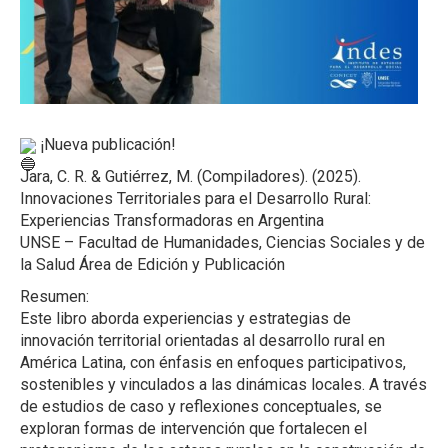
¡Nueva publicación!
Jara, C. R. & Gutiérrez, M. (Compiladores). (2025).
Innovaciones Territoriales para el Desarrollo Rural:
Experiencias Transformadoras en Argentina
UNSE – Facultad de Humanidades, Ciencias Sociales y de
la Salud Área de Edición y Publicación
Resumen:
Este libro aborda experiencias y estrategias de
innovación territorial orientadas al desarrollo rural en
América Latina, con énfasis en enfoques participativos,
sostenibles y vinculados a las dinámicas locales. A través
de estudios de caso y reflexiones conceptuales, se
exploran formas de intervención que fortalecen el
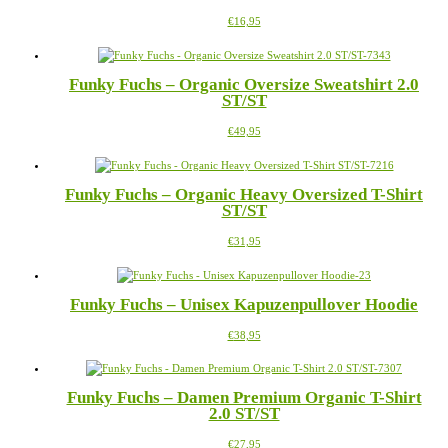
auf.
Produktseite
Dieses
€
16,95
Die
gewählt
Produkt
Optionen
werden
weist
können
mehrere
auf
Funky Fuchs – Organic Oversize Sweatshirt 2.0
Varianten
der
ST/ST
auf.
Produktseite
Die
gewählt
Dieses
€
49,95
Optionen
werden
Produkt
können
weist
auf
mehrere
der
Funky Fuchs – Organic Heavy Oversized T-Shirt
Varianten
Produktseite
ST/ST
auf.
gewählt
Die
werden
Dieses
€
31,95
Optionen
Produkt
können
weist
auf
mehrere
der
Funky Fuchs – Unisex Kapuzenpullover Hoodie
Varianten
Produktseite
auf.
gewählt
Dieses
€
38,95
Die
werden
Produkt
Optionen
weist
können
mehrere
auf
Funky Fuchs – Damen Premium Organic T-Shirt
Varianten
der
2.0 ST/ST
auf.
Produktseite
Die
gewählt
Dieses
€
27,95
Optionen
werden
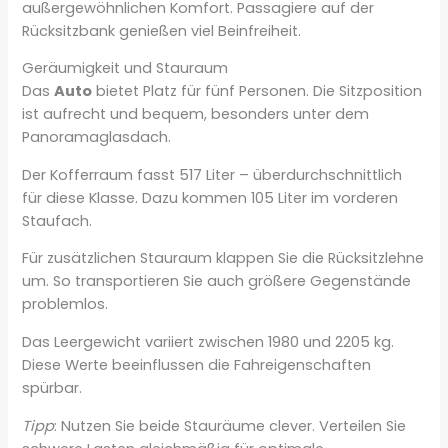
außergewöhnlichen Komfort. Passagiere auf der
Rücksitzbank genießen viel Beinfreiheit.
Geräumigkeit und Stauraum
Das
Auto
bietet Platz für fünf Personen. Die Sitzposition
ist aufrecht und bequem, besonders unter dem
Panoramaglasdach.
Der Kofferraum fasst 517 Liter – überdurchschnittlich
für diese Klasse. Dazu kommen 105 Liter im vorderen
Staufach.
Für zusätzlichen Stauraum klappen Sie die Rücksitzlehne
um. So transportieren Sie auch größere Gegenstände
problemlos.
Das Leergewicht variiert zwischen 1980 und 2205 kg.
Diese Werte beeinflussen die Fahreigenschaften
spürbar.
Tipp
: Nutzen Sie beide Stauräume clever. Verteilen Sie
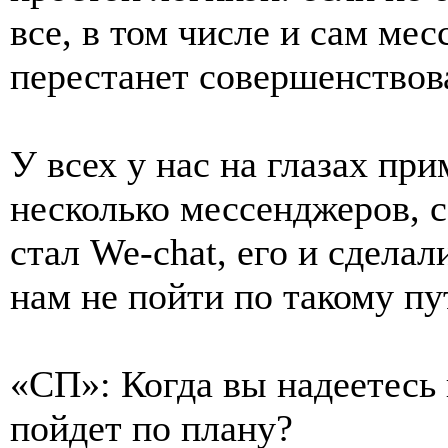
все, в том числе и сам м
перестанет совершенствов
У всех у нас на глазах пр
несколько мессенджеров, 
стал We-chat, его и сдела
нам не пойти по такому пу
«СП»: Когда вы надеетесь 
пойдет по плану?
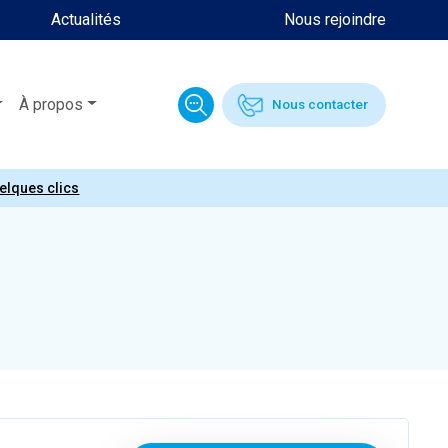
Actualités
Nous rejoindre
À propos
Nous contacter
uelques clics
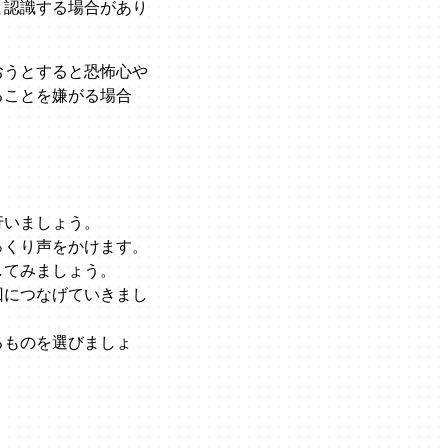
と認識する場合があり
おうとすると恐怖心や
ることを嫌がる場合
行いましょう。
っくり声をかけます。
してみましょう。
回につなげていきまし
るものを選びましょ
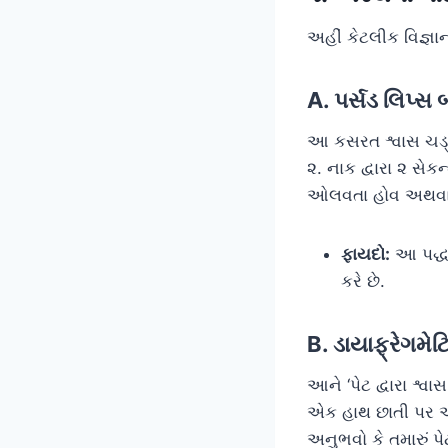
અહીં કેટલીક વિજ્ઞા
A. પર્સડ લિપ્સ
આ કસરત શ્વાસ ચડ્ય
૨. નાક દ્વારા ૨ સેક
ઓલવતા હોવ અથવા સીટ
ફાયદો:
આ પદ્ધત
કરે છે.
B. ડાયાફ્રેગમ
આને ‘પેટ દ્વારા શ્
એક હાથ છાતી પર અને
અનુભવો કે તમારું પે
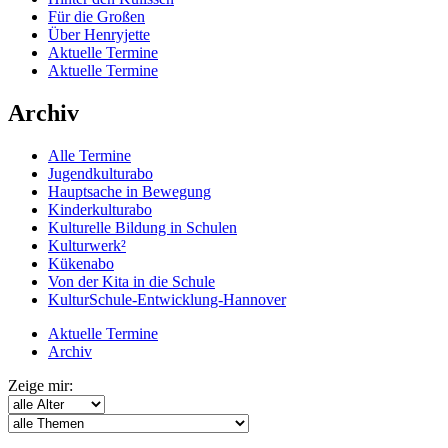
Für die Großen
Über Henryjette
Aktuelle Termine
Aktuelle Termine
Archiv
Alle Termine
Jugendkulturabo
Hauptsache in Bewegung
Kinderkulturabo
Kulturelle Bildung in Schulen
Kulturwerk²
Kükenabo
Von der Kita in die Schule
KulturSchule-Entwicklung-Hannover
Aktuelle Termine
Archiv
Zeige mir:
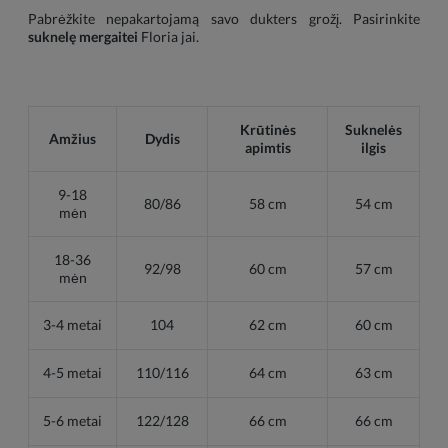
Pabrėžkite nepakartojamą savo dukters grožį. Pasirinkite
suknelę mergaitei
Floria jai.
Krūtinės
Suknelės
Amžius
Dydis
apimtis
ilgis
9-18
80/86
58 cm
54 cm
mėn
18-36
92/98
60 cm
57 cm
mėn
3-4 metai
104
62 cm
60 cm
4-5 metai
110/116
64 cm
63 cm
5-6 metai
122/128
66 cm
66 cm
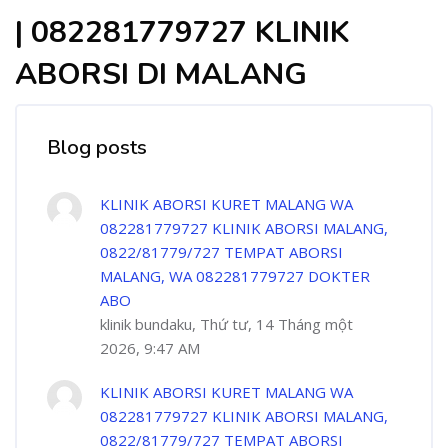
| 082281779727 KLINIK
ABORSI DI MALANG
Blog posts
KLINIK ABORSI KURET MALANG WA
082281779727 KLINIK ABORSI MALANG,
0822/81779/727 TEMPAT ABORSI
MALANG, WA 082281779727 DOKTER
ABO
klinik bundaku, Thứ tư, 14 Tháng một
2026, 9:47 AM
KLINIK ABORSI KURET MALANG WA
082281779727 KLINIK ABORSI MALANG,
0822/81779/727 TEMPAT ABORSI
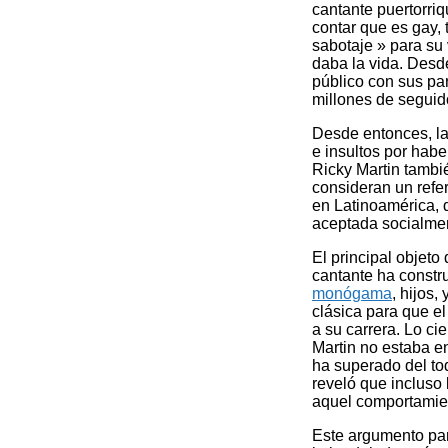
cantante puertorriq
contar que es gay, 
sabotaje » para su
daba la vida. Desde
público con sus par
millones de seguid
Desde entonces, la 
e insultos por habe
Ricky Martin tambi
consideran un refe
en Latinoamérica, 
aceptada socialmen
El principal objet
cantante ha constr
monógama
, hijos
clásica para que el
a su carrera. Lo c
Martin no estaba en
ha superado del t
reveló que incluso
aquel comportamie
Este argumento par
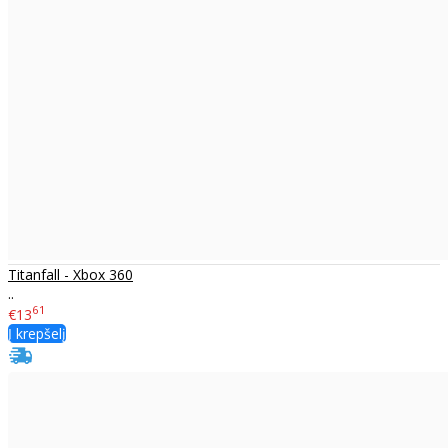
Titanfall - Xbox 360
..
61
€13
Į krepšelį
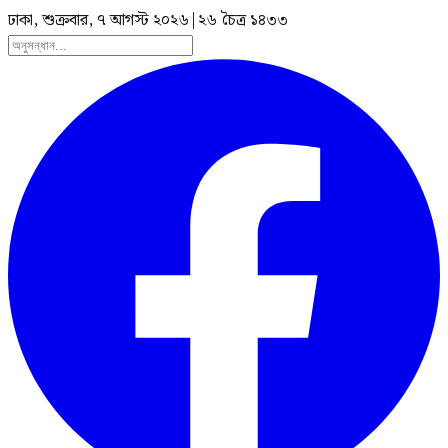
ঢাকা, শুক্রবার, ৭ আগস্ট ২০২৬
|
২৬ চৈত্র ১৪৩৩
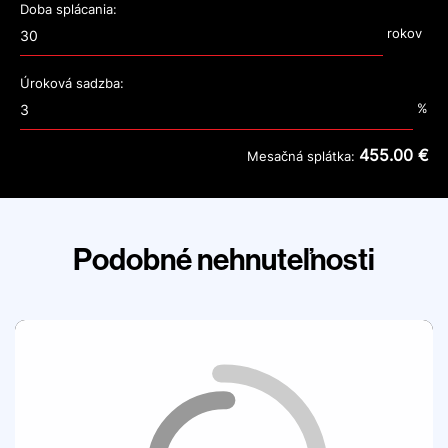
Doba splácania:
rokov
Úroková sadzba:
%
455.00 €
Mesačná splátka:
Podobné nehnuteľnosti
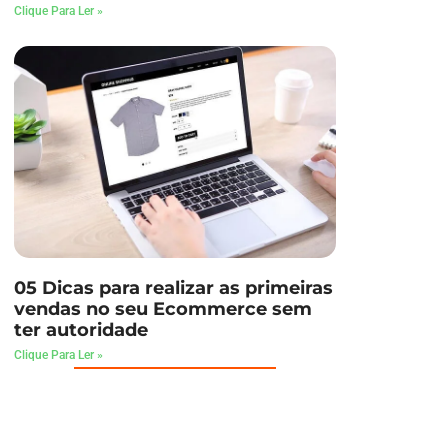
Clique Para Ler »
05 Dicas para realizar as primeiras
vendas no seu Ecommerce sem
ter autoridade
Clique Para Ler »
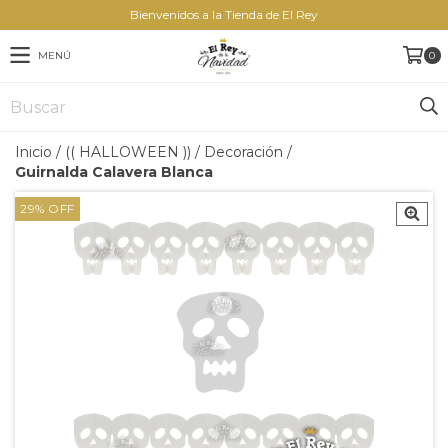
Bienvenidos a la Tienda de El Rey
MENÚ
0
Inicio
/
(( HALLOWEEN ))
/
Decoración
/
Guirnalda Calavera Blanca
29
%
OFF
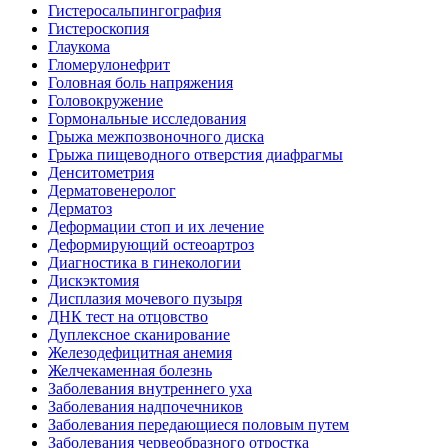
Гистеросальпингография
Гистероскопия
Глаукома
Гломерулонефрит
Головная боль напряжения
Головокружение
Гормональные исследования
Грыжа межпозвоночного диска
Грыжа пищеводного отверстия диафрагмы
Денситометрия
Дерматовенеролог
Дерматоз
Деформации стоп и их лечение
Деформирующий остеоартроз
Диагностика в гинекологии
Дискэктомия
Дисплазия мочевого пузыря
ДНК тест на отцовство
Дуплексное сканирование
Железодефицитная анемия
Желчекаменная болезнь
Заболевания внутреннего уха
Заболевания надпочечников
Заболевания передающиеся половым путем
Заболевания червеобразного отростка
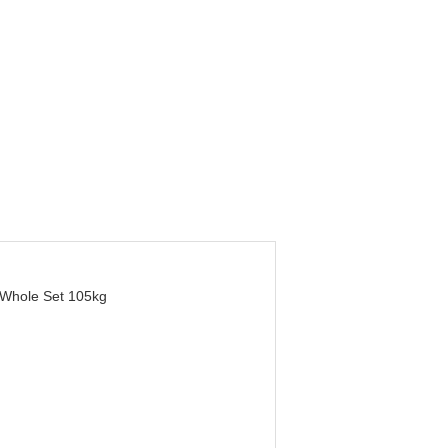
 Whole Set 105kg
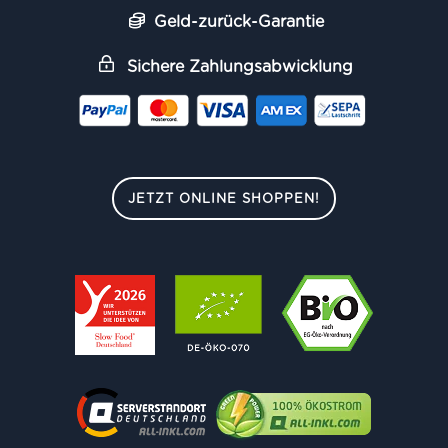
Geld-zurück-Garantie
Sichere Zahlungsabwicklung
JETZT ONLINE SHOPPEN!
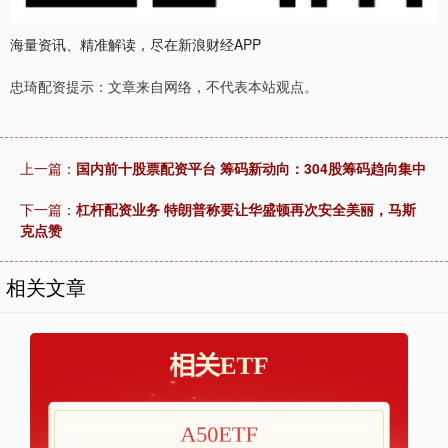
海量资讯、精准解读，尽在新浪财经APP
忠琦配资提示：文章来自网络，不代表本站观点。
上一篇：
国内前十股票配资平台 筹码新动向：304股筹码趋向集中
下一篇：
杠杆配资业务 特朗普称要让华盛顿再次安全美丽，马斯
克点赞
相关文章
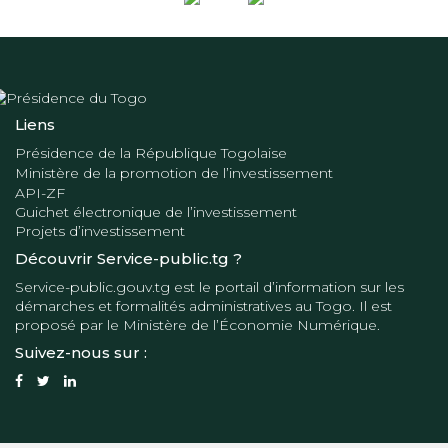
Liens
Présidence de la République Togolaise
Ministère de la promotion de l’investissement
API-ZF
Guichet électronique de l’investissement
Projets d’investissement
Découvrir Service-public.tg ?
Service-public.gouv.tg
est le portail d’information sur les
démarches et formalités administratives au Togo. Il est
proposé par le
Ministère de l’Économie Numérique
.
Suivez-nous sur :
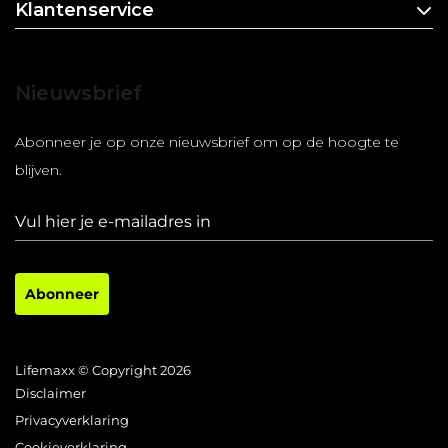
Klantenservice
Nieuwsbrief
Abonneer je op onze nieuwsbrief om op de hoogte te
blijven.
Abonneer
Lifemaxx © Copyright 2026
Disclaimer
Privacyverklaring
Cookieverklaring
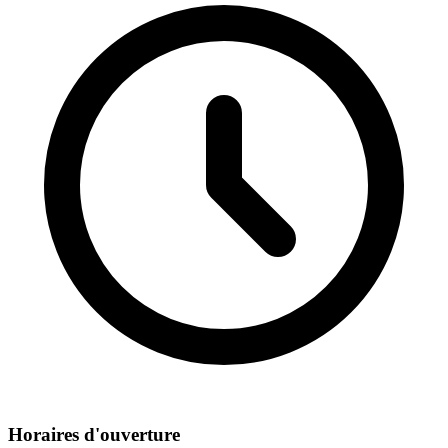
Horaires d'ouverture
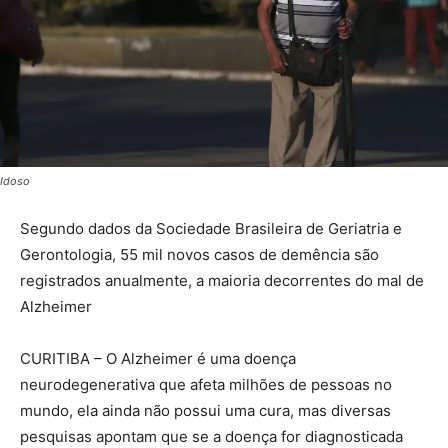
Idoso
Segundo dados da Sociedade Brasileira de Geriatria e
Gerontologia, 55 mil novos casos de demência são
registrados anualmente, a maioria decorrentes do mal de
Alzheimer
CURITIBA – O Alzheimer é uma doença
neurodegenerativa que afeta milhões de pessoas no
mundo, ela ainda não possui uma cura, mas diversas
pesquisas apontam que se a doença for diagnosticada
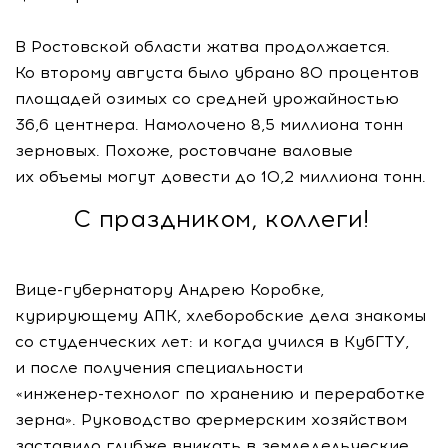
В Ростовской области жатва продолжается.
Ко второму августа было убрано 80 процентов
площадей озимых со средней урожайностью
36,6 центнера. Намолочено 8,5 миллиона тонн
зерновых. Похоже, ростовчане валовые
их объемы могут довести до 10,2 миллиона тонн.
С праздником, коллеги!
Вице-губернатору
Андрею Коробке,
курирующему АПК, хлеборобские дела знакомы
со студенческих лет: и когда учился в КубГТУ,
и после получения специальности
«инженер-технолог
по хранению и переработке
зерна». Руководство фермерским хозяйством
заставило глубже вникать в земледельческие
________
Work to be completed
Convert the text of the items, from the line containing "海量资讯、精准解读，尽在新浪财经APP" up to and including the line containing "Horaires d'ouverture", into a JSON list of strings with one string per line, omitting blank lines and the picture markers.

Task solution
[
  "海量资讯、精准解读，尽在新浪财经APP",
  "忠琦配资提示：文章来自网络，不代表本站观点。",
  "上一篇：",
  "国内前十股票配资平台 筹码新动向：304股筹码趋向集中",
  "下一篇：",
  "杠杆配资业务 特朗普称要让华盛顿再次安全美丽，马斯",
  "克点赞",
  "相关文章",
  "Liens",
  "Présidence de la République Togolaise",
  "Ministère de la promotion de l’investissement",
  "API-ZF",
  "Guichet électronique de l’investissement",
  "Projets d’investissement",
  "Découvrir Service-public.tg ?",
  "Service-public.gouv.tg",
  "est le portail d’information sur les",
  "démarches et formalités administratives au Togo. Il est",
  "proposé par le",
  "Ministère de l’Économie Numérique",
  ".",
  "Suivez-nous sur :",
  "Klantenservice",
  "Nieuwsbrief",
  "Abonneer je op onze nieuwsbrief om op de hoogte te",
  "blijven.",
  "Abonneer",
  "Lifemaxx © Copyright 2026",
  "Disclaimer",
  "Privacyverklaring",
  "Cookieverklaring",
  "Horaires d'ouverture"
]